# Bluestar 2010 Bluetooth module group buy



## iCruze2 (Dec 16, 2011)

FYI in order to sell on here, you need to obtain vendor status which has a fee every month, per the rules. I don't make them, I just abide by them.


----------



## sciphi (Aug 26, 2011)

Already have Bluetooth with steering wheel controls integrated into the OEM radio. Might be nice for the LS folks...


----------



## pntballer925 (Feb 27, 2011)

sciphi said:


> Already have Bluetooth with steering wheel controls integrated into the OEM radio. Might be nice for the LS folks...


LS has this feature too. sooooo, what is the point of this if every cruze made already has bluetooth?

EDIT** forgot that you have to get the connectivity package


----------



## BladeOfAnduril (Apr 27, 2012)

Well, I like this idea because I am planning to rip the onstar module out of my car as soon as I get it and this will allow me to keep my bluetooth functionality. 

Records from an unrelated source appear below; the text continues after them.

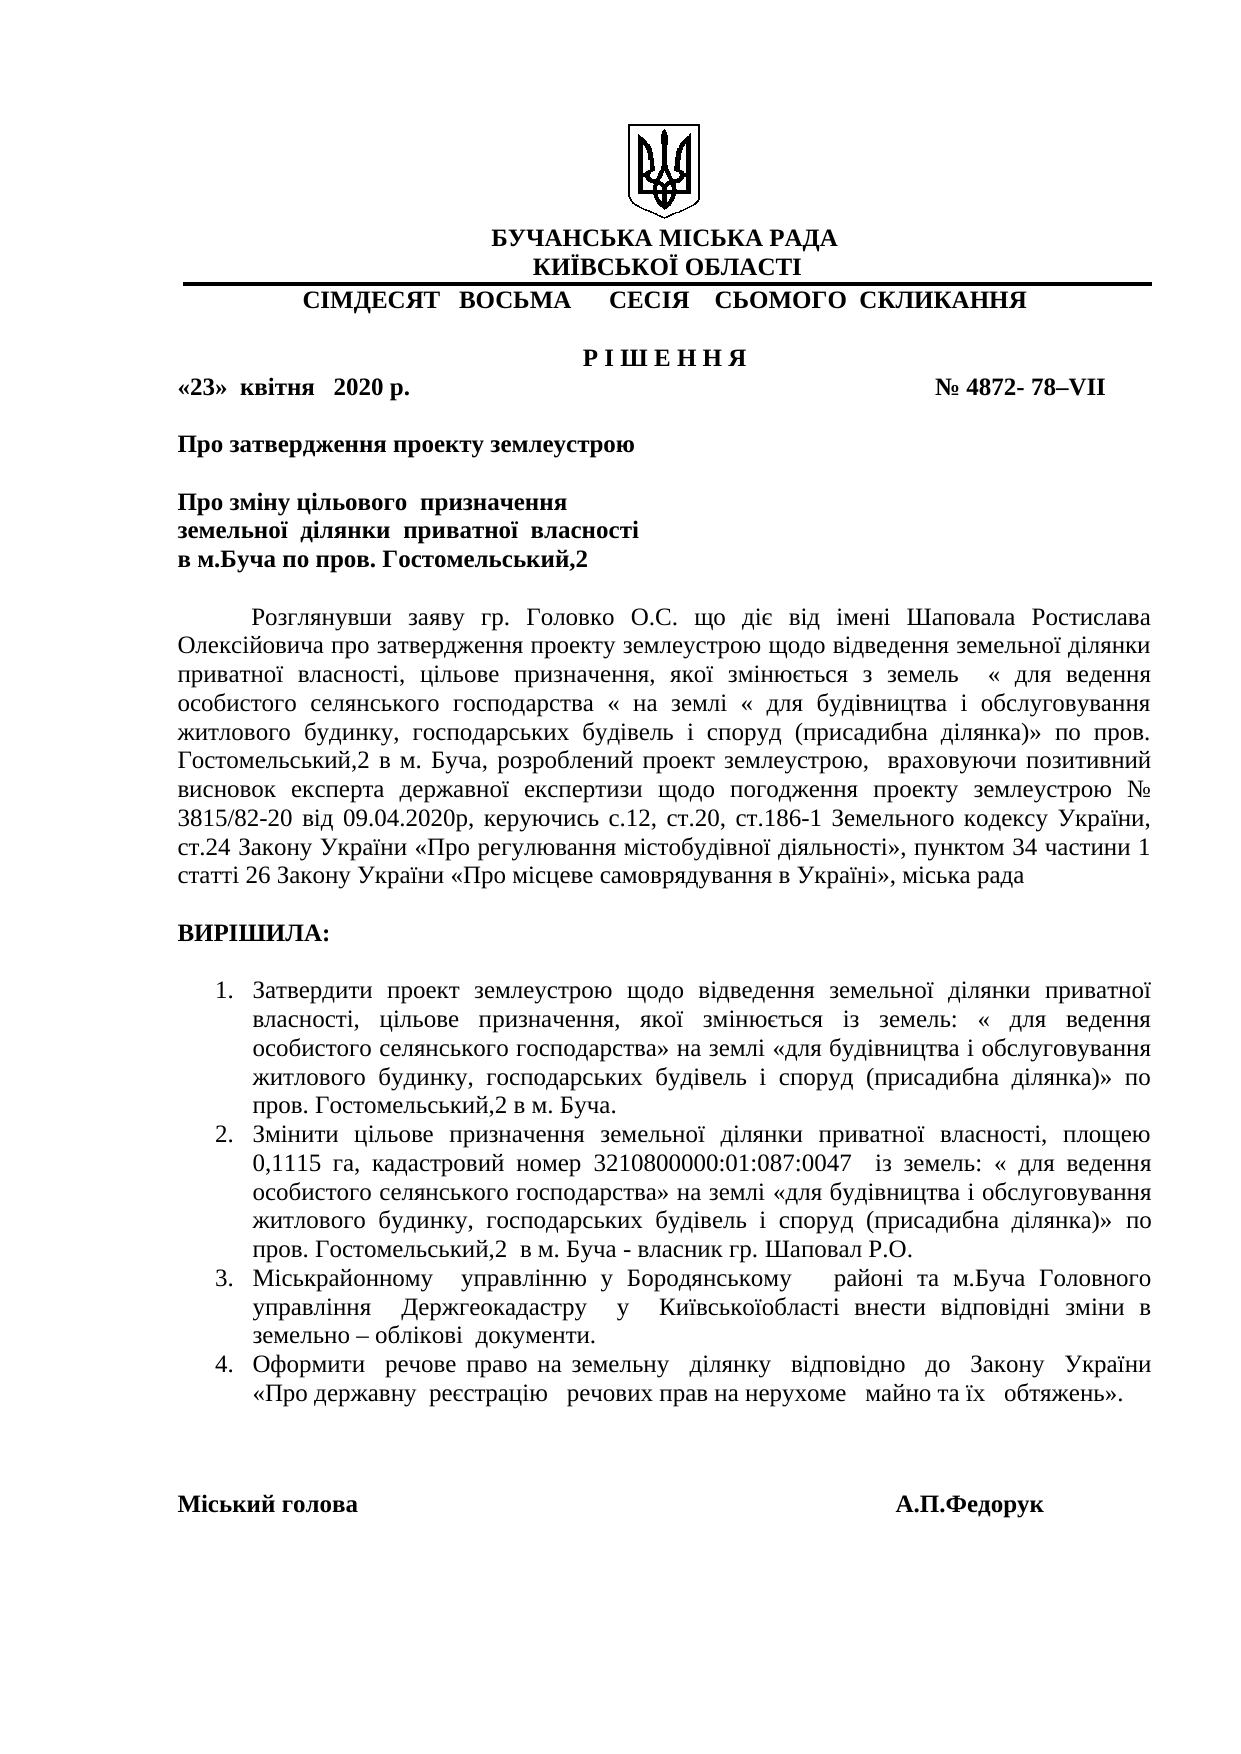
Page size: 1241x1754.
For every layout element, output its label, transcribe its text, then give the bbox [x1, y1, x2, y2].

text Міський голова А.П.Федорук [177, 1489, 1152, 1518]
list Змінити цільове призначення земельної ділянки приватної власності, площею 0,1115 га, кадастровий номер 3210800000:01:087:0047 із земель: « для ведення особистого селянського господарства» на землі «для будівництва і обслуговування житлового будинку, господарських будівель і споруд (присадибна ділянка)» по пров. Гостомельський,2 в м. Буча - власник гр. Шаповал Р.О. [215, 1119, 1152, 1263]
text БУЧАНСЬКА МІСЬКА РАДА [177, 223, 1152, 252]
text Розглянувши заяву гр. Головко О.С. що діє від імені Шаповала Ростислава Олексійовича про затвердження проекту землеустрою щодо відведення земельної ділянки приватної власності, цільове призначення, якої змінюється з земель « для ведення особистого селянського господарства « на землі « для будівництва і обслуговування житлового будинку, господарських будівель і споруд (присадибна ділянка)» по пров. Гостомельський,2 в м. Буча, розроблений проект землеустрою, враховуючи позитивний висновок експерта державної експертизи щодо погодження проекту землеустрою № 3815/82-20 від 09.04.2020р, керуючись с.12, ст.20, ст.186-1 Земельного кодексу України, ст.24 Закону України «Про регулювання містобудівної діяльності», пунктом 34 частини 1 статті 26 Закону України «Про місцеве самоврядування в Україні», міська рада [177, 602, 1152, 889]
text «23» квітня 2020 р. № 4872- 78–VІІ [177, 372, 1152, 401]
text Про затвердження проекту землеустрою [177, 429, 1152, 458]
list Затвердити проект землеустрою щодо відведення земельної ділянки приватної власності, цільове призначення, якої змінюється із земель: « для ведення особистого селянського господарства» на землі «для будівництва і обслуговування житлового будинку, господарських будівель і споруд (присадибна ділянка)» по пров. Гостомельський,2 в м. Буча. [215, 976, 1152, 1119]
text земельної ділянки приватної власності [177, 516, 1152, 544]
text СІМДЕСЯТ ВОСЬМА СЕСІЯ СЬОМОГО СКЛИКАННЯ [177, 286, 1152, 314]
text ВИРІШИЛА: [177, 918, 1152, 947]
text Р І Ш Е Н Н Я [177, 343, 1152, 372]
list Оформити речове право на земельну ділянку відповідно до Закону України «Про державну реєстрацію речових прав на нерухоме майно та їх обтяжень». [215, 1349, 1152, 1407]
text КИЇВСЬКОЇ ОБЛАСТІ [183, 252, 1152, 282]
list Міськрайонному управлінню у Бородянському районі та м.Буча Головного управління Держгеокадастру у Київськоїобласті внести відповідні зміни в земельно – облікові документи. [215, 1263, 1152, 1349]
text Про зміну цільового призначення [177, 487, 1152, 516]
text в м.Буча по пров. Гостомельський,2 [177, 544, 1152, 573]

Sent from my Galaxy Nexus using AutoGuide.Com Free App


----------



## Mick (Dec 31, 2011)

$225 seems a bit much just to get Bluetooth. And what's the monthly fee?


----------



## BladeOfAnduril (Apr 27, 2012)

There is no monthly fee. Buy the box. Install it. That's it. 

Sent from my Galaxy Nexus using AutoGuide.Com Free App


----------



## Jzb5121 (Feb 6, 2011)

iCruze2 said:


> FYI in order to sell on here, you need to obtain vendor status which has a fee every month, per the rules. I don't make them, I just abide by them.


I'm not personally selling this, I was just trying to see if anyone else is interested so we can get a discount. I did not think that was against the rules. Sorry!


----------



## iCruze2 (Dec 16, 2011)

Jzb5121 said:


> Hi all
> 
> I started another thread in the group buy section, but I thought I would cross post in case anyone missed it. *I am looking to do a group buy for the Bluestar 2010. This module replaces the onstar module and lets you use bluetooth with the existing onstar equipment. The unit normally costs $279 total with no extra monthly fees, but if we can get at least 10 people to buy, the price goes down to $225. Please PM me or post here if you are interested!*
> 
> ...





Jzb5121 said:


> I'm not personally selling this, I was just trying to see if anyone else is interested so we can get a discount. I did not think that was against the rules. Sorry!


No problem! The way you wrote that out makes it sound like YOU are selling them personally!!!


----------



## AngeloBenosa (May 11, 2012)

I like all of this but by the time I put in an ipod adaptor(read the BlueStar is not a2dp) and this module, I am almost 3/4 the way to a DD DVD HU with all these bells and whistles. 

**** tempting though.


----------



## nathabgross (Jun 25, 2012)

Hey there, email me at nathanbgross AT yahooooooooooooooooo Dot Com if you are still trying to do the group buy. I'd be interested. Thanks.


----------



## arodnadal (May 9, 2013)

Does anyone know how to access the onstar module? I was able to get to the last plastic piece before the module but was confused as to how to remove it. Any help would be much appreciated.


----------